*Exercise goal*. Throughout the listing below, show every line in which "zich" occurs.

*Source data*.
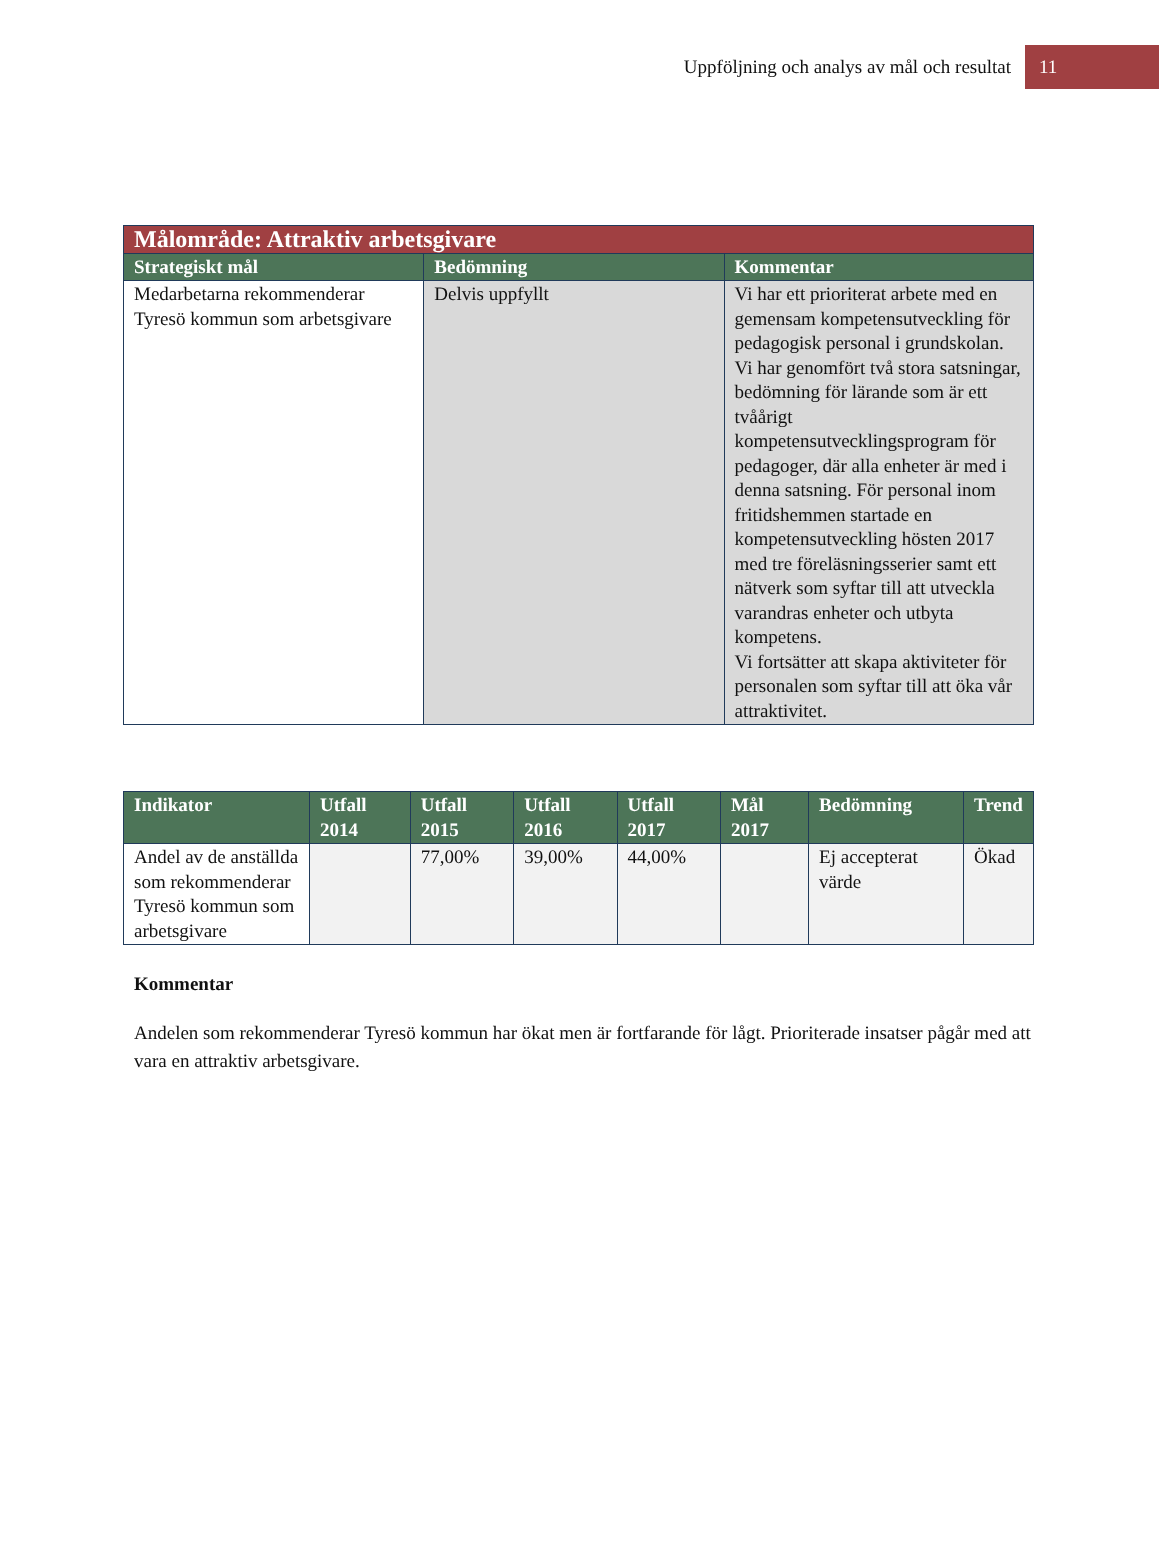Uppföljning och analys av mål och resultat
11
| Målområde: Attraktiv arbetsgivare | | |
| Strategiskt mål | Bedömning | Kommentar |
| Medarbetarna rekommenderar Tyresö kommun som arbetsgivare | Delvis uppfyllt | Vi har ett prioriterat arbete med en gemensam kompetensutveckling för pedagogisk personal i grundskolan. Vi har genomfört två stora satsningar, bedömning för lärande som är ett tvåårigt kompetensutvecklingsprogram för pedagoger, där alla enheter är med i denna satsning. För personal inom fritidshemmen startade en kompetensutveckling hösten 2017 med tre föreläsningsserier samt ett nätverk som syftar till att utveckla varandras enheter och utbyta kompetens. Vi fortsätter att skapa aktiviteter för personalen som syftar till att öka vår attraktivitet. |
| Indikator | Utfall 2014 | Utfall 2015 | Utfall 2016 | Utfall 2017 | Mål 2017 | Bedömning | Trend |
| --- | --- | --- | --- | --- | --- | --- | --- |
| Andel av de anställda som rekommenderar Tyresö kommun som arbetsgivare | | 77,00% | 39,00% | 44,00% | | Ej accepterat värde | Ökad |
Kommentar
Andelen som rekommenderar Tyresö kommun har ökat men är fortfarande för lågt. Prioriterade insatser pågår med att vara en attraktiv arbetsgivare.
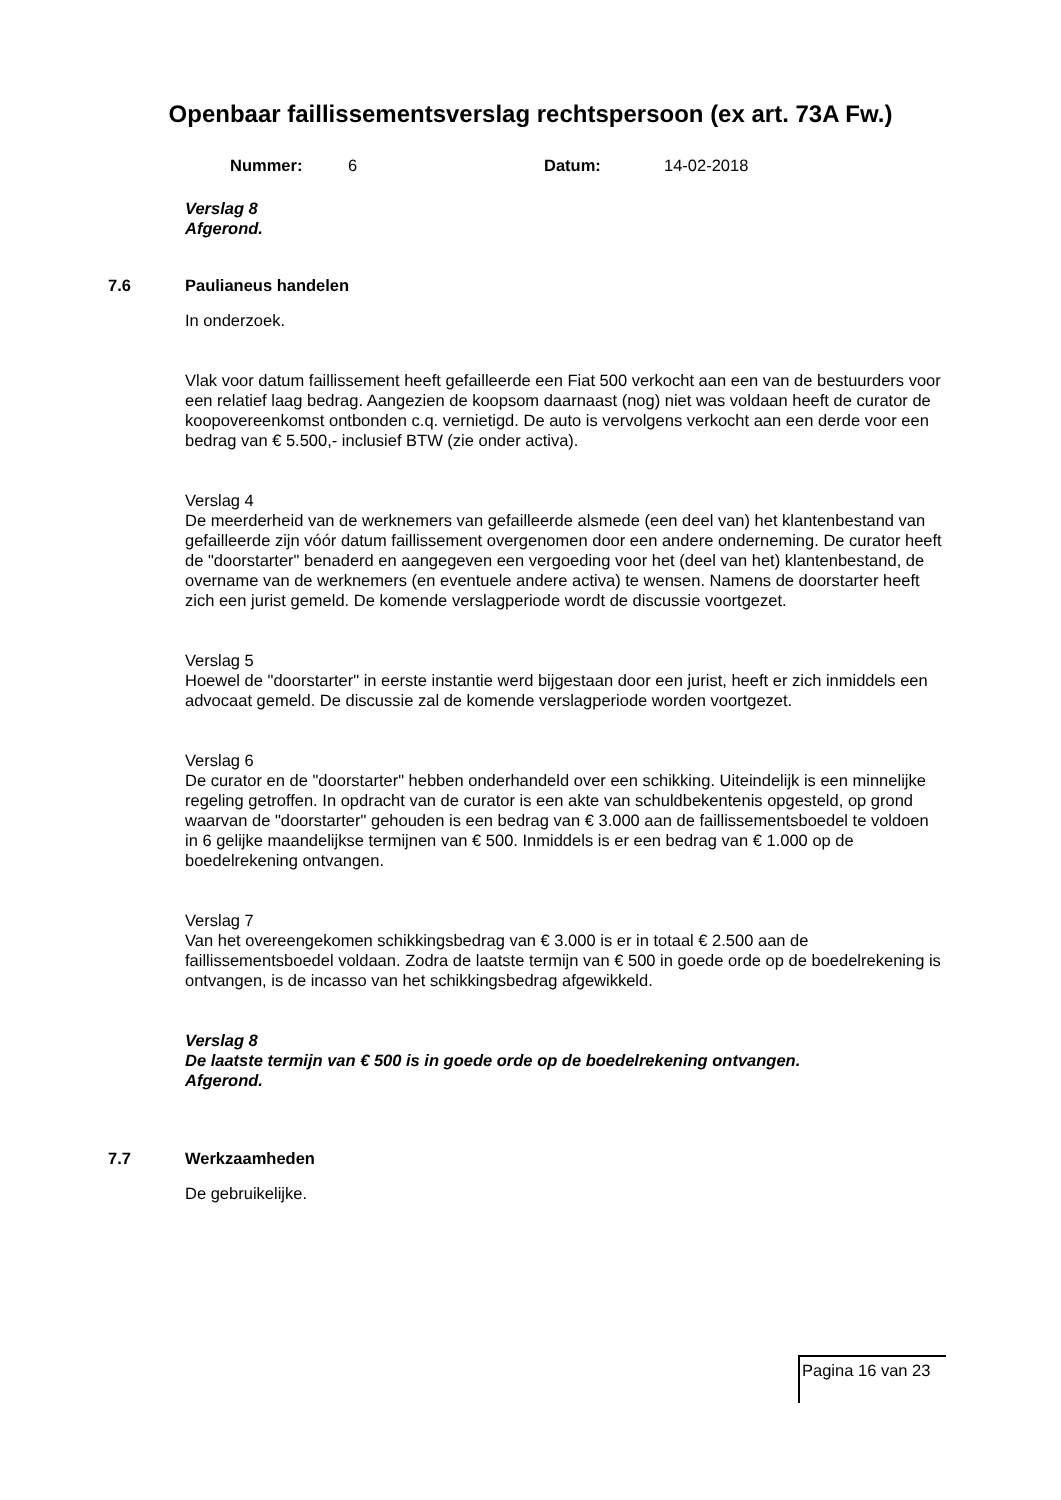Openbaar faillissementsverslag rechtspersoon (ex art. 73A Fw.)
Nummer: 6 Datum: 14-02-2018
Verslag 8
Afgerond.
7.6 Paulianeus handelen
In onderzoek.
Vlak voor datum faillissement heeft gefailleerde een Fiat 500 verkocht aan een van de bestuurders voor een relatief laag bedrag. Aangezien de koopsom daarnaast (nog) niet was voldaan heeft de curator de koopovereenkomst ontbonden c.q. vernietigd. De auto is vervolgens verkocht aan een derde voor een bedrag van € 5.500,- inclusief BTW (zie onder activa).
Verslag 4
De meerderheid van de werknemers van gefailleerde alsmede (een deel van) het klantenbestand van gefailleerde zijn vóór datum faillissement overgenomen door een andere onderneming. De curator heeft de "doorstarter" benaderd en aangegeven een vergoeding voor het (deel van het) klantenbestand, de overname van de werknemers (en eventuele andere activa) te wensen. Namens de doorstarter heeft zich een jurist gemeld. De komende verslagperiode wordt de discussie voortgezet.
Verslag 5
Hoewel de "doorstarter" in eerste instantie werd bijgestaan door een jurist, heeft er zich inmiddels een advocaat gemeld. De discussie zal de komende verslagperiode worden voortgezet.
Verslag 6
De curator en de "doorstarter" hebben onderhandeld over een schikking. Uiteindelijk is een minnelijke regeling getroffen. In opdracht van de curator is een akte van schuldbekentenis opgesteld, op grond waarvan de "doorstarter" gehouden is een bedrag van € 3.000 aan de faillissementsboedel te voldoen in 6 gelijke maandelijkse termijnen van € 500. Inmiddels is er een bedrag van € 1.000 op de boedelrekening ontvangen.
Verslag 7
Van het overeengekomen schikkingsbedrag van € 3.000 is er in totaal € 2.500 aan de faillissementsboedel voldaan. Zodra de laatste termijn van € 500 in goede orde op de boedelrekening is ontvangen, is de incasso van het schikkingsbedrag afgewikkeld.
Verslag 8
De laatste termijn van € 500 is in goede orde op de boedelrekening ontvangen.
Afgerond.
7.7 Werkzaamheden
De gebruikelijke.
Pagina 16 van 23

* * *

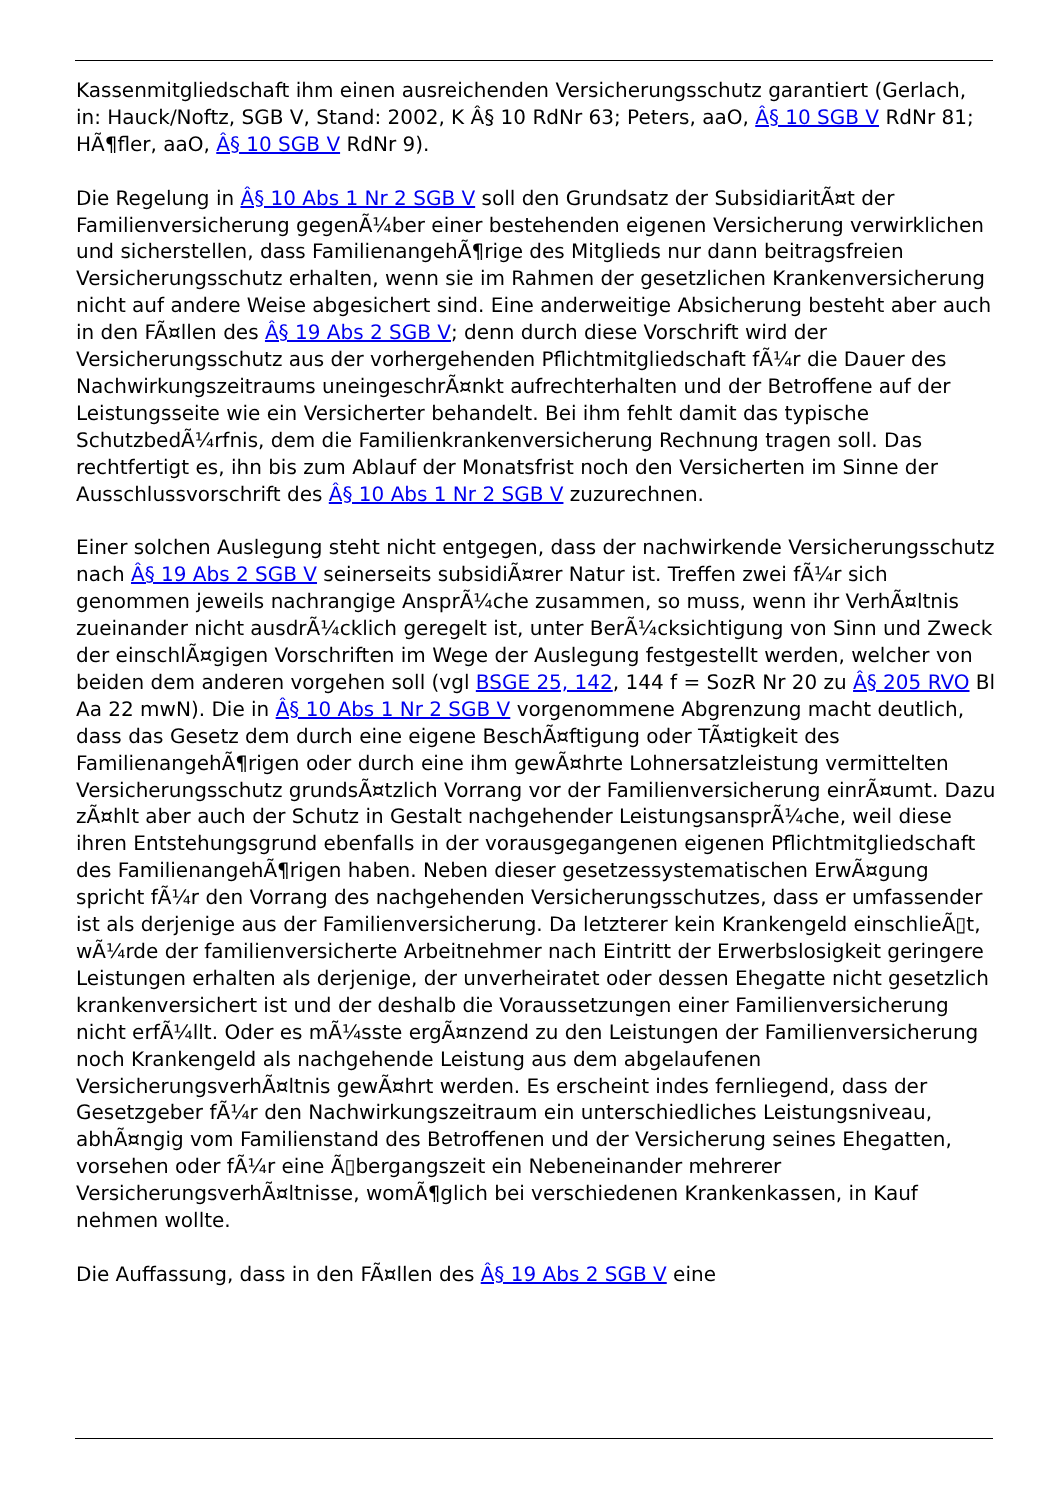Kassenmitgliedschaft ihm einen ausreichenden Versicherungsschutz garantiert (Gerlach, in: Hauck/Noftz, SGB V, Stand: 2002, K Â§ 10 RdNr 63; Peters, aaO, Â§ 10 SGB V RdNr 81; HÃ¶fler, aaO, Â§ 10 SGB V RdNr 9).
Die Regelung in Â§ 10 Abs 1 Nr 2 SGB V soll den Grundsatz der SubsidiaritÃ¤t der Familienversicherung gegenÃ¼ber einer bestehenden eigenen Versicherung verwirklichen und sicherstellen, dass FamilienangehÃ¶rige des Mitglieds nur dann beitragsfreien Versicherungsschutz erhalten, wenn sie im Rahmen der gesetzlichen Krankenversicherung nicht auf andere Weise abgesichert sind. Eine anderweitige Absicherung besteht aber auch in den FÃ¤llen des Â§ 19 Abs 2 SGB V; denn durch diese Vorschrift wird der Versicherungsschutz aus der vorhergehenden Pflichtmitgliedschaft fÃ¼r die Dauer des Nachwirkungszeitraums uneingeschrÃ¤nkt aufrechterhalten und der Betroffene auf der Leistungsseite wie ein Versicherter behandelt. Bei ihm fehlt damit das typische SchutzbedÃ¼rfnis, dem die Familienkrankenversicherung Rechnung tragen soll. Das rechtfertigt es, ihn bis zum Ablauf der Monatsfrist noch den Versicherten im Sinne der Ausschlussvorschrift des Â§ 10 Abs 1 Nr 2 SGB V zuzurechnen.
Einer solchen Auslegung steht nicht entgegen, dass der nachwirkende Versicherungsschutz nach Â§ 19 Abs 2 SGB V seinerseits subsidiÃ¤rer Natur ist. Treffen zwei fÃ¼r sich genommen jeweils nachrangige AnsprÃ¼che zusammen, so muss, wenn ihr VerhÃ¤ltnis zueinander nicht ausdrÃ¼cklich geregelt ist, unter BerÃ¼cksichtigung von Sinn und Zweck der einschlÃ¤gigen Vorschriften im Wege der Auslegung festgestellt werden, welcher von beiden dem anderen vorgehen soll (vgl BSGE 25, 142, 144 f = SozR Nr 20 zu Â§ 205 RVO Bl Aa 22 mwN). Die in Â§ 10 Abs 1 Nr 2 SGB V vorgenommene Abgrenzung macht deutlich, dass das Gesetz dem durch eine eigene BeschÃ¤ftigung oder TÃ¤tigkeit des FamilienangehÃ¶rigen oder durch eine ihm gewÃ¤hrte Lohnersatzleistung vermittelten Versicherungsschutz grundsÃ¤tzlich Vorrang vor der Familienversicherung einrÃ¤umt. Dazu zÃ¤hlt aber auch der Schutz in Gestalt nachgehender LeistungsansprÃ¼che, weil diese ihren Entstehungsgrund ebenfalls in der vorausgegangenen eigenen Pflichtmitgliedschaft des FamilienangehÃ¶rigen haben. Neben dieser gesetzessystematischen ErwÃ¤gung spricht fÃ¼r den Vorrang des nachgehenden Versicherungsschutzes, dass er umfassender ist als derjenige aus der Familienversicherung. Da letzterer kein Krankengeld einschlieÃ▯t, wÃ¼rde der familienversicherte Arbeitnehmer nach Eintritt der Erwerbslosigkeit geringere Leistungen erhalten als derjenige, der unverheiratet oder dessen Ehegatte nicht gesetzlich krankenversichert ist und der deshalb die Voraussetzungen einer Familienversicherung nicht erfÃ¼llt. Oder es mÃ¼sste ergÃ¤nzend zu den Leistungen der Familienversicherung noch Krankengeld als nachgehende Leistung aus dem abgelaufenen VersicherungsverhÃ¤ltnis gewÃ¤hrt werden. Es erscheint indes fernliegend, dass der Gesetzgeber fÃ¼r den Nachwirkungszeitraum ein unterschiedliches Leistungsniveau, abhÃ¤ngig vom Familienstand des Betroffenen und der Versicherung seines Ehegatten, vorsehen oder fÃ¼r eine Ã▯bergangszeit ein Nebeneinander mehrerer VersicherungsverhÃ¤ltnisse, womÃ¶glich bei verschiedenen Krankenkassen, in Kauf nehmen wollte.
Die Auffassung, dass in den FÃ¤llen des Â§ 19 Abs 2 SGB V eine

*Solution*.
De meerderheid van de werknemers van gefailleerde alsmede (een deel van) het klantenbestand van gefailleerde zijn vóór datum faillissement overgenomen door een andere onderneming. De curator heeft de "doorstarter" benaderd en aangegeven een vergoeding voor het (deel van het) klantenbestand, de overname van de werknemers (en eventuele andere activa) te wensen. Namens de doorstarter heeft zich een jurist gemeld. De komende verslagperiode wordt de discussie voortgezet.
Hoewel de "doorstarter" in eerste instantie werd bijgestaan door een jurist, heeft er zich inmiddels een advocaat gemeld. De discussie zal de komende verslagperiode worden voortgezet.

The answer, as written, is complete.